Emmanuel Mathias

Personal information
- Date of birth: 3 April 1986 (age 39)
- Place of birth: Kaduna, Nigeria
- Height: 1.83 m (6 ft 0 in)
- Position(s): Defender

Senior career*
- Years: Team / Apps / (Gls)
- 2000–2003: BCC Lions
- 2004–2005: Étoile Filante de Lomé
- 2005–2009: Espérance ST / 3 / (0)
- 2007–2009: → EGS Gafsa (loan)
- 2009–2011: Hapoel Petach Tikva / 30 / (0)
- 2012–2013: Heartland
- 2013–2014: Mamelodi Sundowns
- 2014–2015: ZESCO United
- 2015–2017: Platinum Stars
- 2017-2020: Lusaka Dynamos

International career
- 2005–2010: Togo / 12 / (1)

= Emmanuel Mathias =

Nigerian-born Togolese footballer

Emmanuel Mathias (born 3 April 1986) is a former professional footballer. Born in Nigeria, he played for the Togo national team.

==Club career==
In 2004, Mathias transferred to Togolese top club Étoile Filante de Lomé, and received a Togolese passport. On 1 January 2007, was loaned out to El-Gawafel Sportives de Gafsa.
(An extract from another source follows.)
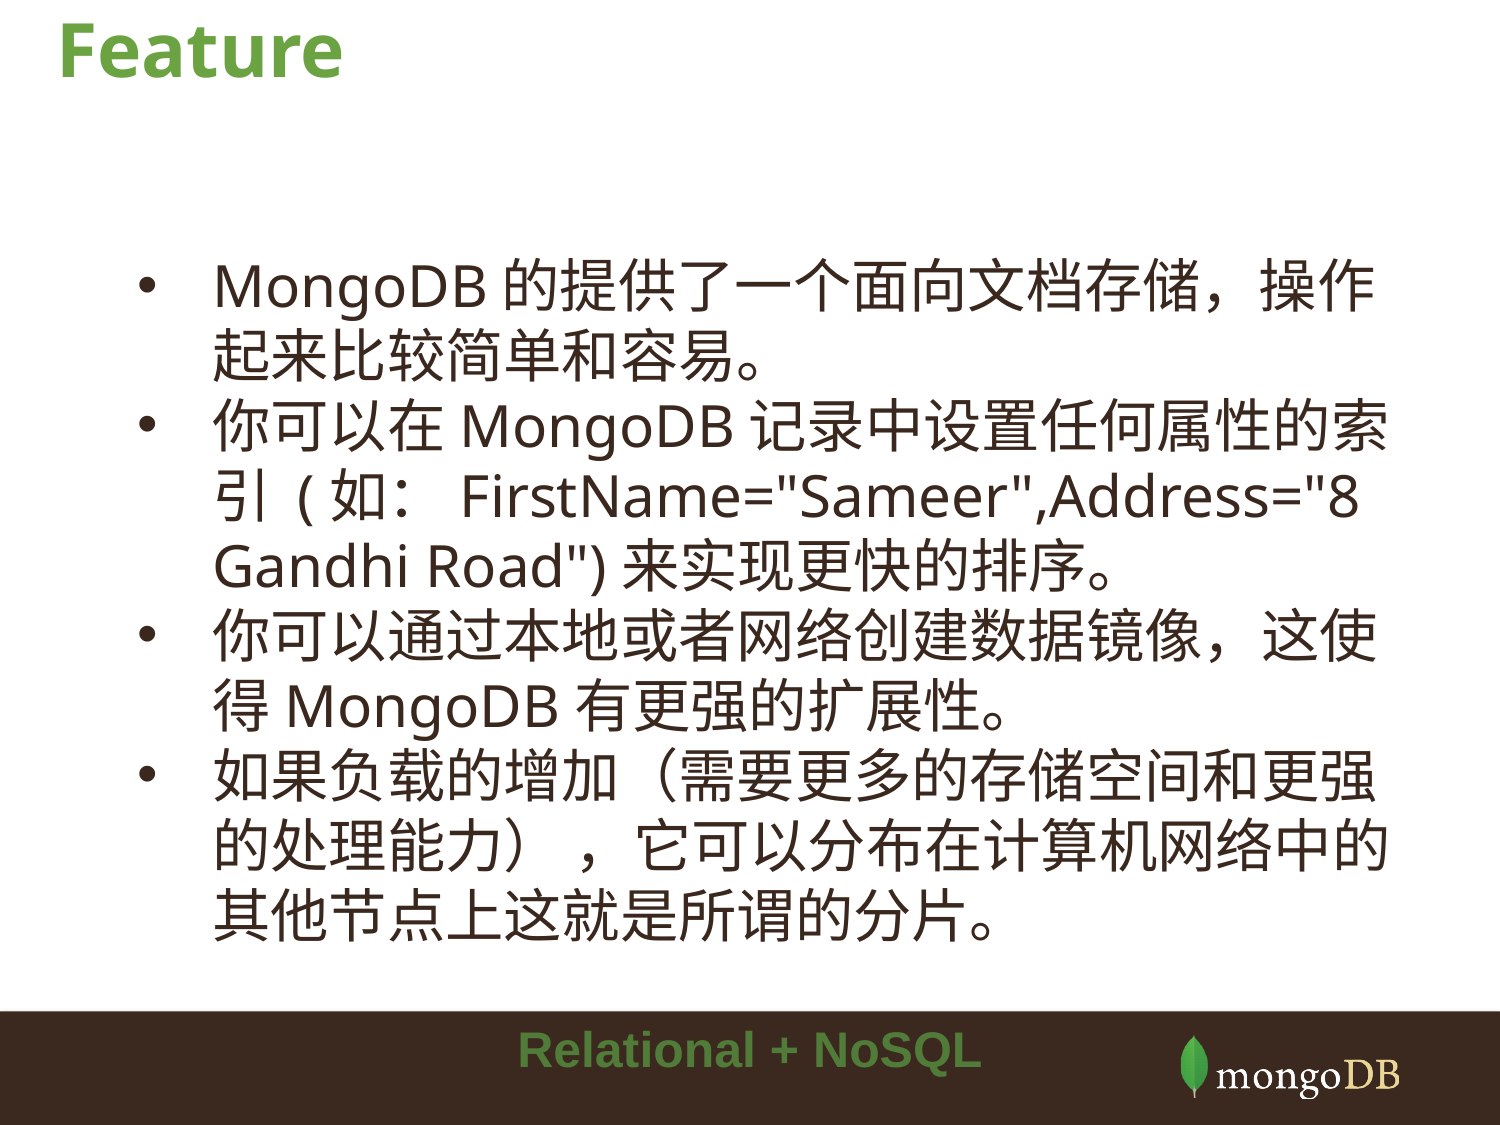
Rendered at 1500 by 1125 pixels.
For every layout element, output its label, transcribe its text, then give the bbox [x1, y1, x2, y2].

text_box MongoDB的提供了一个面向文档存储，操作起来比较简单和容易。 你可以在MongoDB记录中设置任何属性的索引 (如：FirstName="Sameer",Address="8 Gandhi Road")来实现更快的排序。 你可以通过本地或者网络创建数据镜像，这使得MongoDB有更强的扩展性。 如果负载的增加（需要更多的存储空间和更强的处理能力） ，它可以分布在计算机网络中的其他节点上这就是所谓的分片。 [122, 241, 1427, 957]
text_box Relational + NoSQL [416, 1010, 1084, 1086]
title Feature [56, 0, 1500, 187]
On 22 June 2009, Mathias signed for the Israeli team Hapoel Petach Tikva. He was signed by Heartland F.C. in 2012.

On 9 July 2013, Mathias moved from Heartland to Mamelodi Sundowns in South Africa.

In 2014 he left Mamelodi Sundowns for Zambian Premier League team ZESCO United.

In July 2015, Mathias joined Platinum Stars.

He joined Lusaka Dynamos in January 2017.

==International career==
On 27 March 2005, Mathias debuted for the Togo national football team against Mali in the 2006 FIFA World Cup qualification. He was a member of the Togo team at the 2006 Africa Cup of Nations in Egypt.